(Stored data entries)
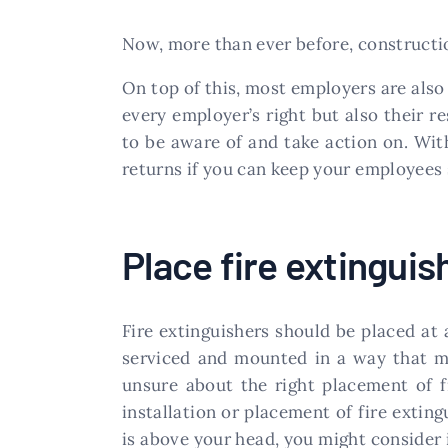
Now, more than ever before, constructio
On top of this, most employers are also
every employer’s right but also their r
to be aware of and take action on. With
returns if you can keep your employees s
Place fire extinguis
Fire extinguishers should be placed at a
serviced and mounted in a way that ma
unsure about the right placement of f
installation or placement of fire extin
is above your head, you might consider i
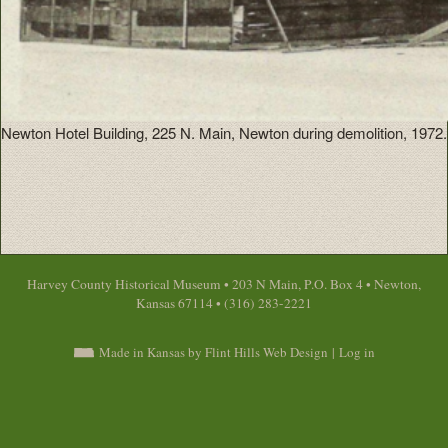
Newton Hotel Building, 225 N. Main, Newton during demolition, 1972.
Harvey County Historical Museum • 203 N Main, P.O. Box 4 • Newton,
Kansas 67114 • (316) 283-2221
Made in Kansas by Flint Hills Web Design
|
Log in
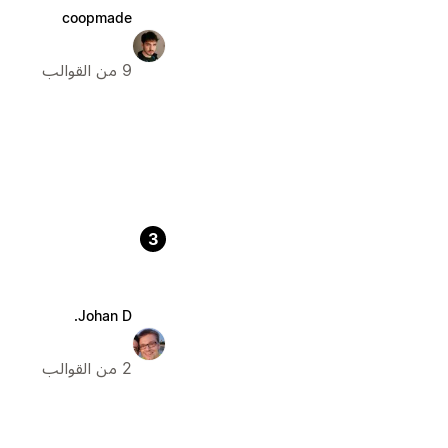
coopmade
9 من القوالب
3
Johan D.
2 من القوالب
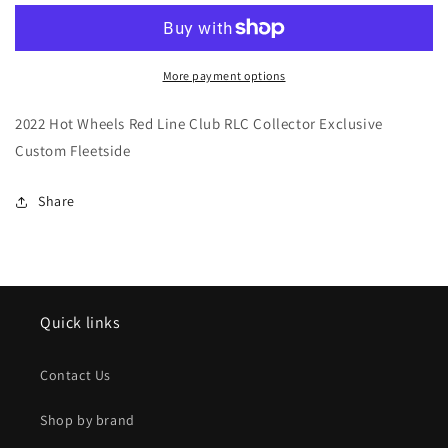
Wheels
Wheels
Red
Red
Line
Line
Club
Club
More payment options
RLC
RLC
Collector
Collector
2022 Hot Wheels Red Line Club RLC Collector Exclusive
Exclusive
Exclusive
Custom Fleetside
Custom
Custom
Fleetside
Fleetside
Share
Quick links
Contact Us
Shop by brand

* * *

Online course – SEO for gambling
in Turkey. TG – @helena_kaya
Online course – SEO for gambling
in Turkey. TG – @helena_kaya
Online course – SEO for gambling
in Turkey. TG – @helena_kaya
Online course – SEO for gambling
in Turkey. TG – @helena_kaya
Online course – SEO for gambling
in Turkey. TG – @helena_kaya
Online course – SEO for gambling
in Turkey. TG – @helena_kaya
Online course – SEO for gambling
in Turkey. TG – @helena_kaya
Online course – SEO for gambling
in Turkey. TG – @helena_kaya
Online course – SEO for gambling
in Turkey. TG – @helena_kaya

### WHAT TO DO
Taking the records above, print only and exactly the lines from the line with "On top of this, most employers are also" to the line with "Quick links", both kept, and exclude pictures.

### RESULT BELOW
On top of this, most employers are also
every employer’s right but also their r
to be aware of and take action on. With
returns if you can keep your employees s
Place fire extinguis
Fire extinguishers should be placed at a
serviced and mounted in a way that ma
unsure about the right placement of f
installation or placement of fire extin
is above your head, you might consider i
Newton Hotel Building, 225 N. Main, Newton during demolition, 1972.
Harvey County Historical Museum • 203 N Main, P.O. Box 4 • Newton,
Kansas 67114 • (316) 283-2221
Made in Kansas by Flint Hills Web Design
|
Log in
coopmade
9 من القوالب
3
Johan D.
2 من القوالب
Wheels
Wheels
Red
Red
Line
Line
Club
Club
More payment options
RLC
RLC
Collector
Collector
2022 Hot Wheels Red Line Club RLC Collector Exclusive
Exclusive
Exclusive
Custom Fleetside
Custom
Custom
Fleetside
Fleetside
Share
Quick links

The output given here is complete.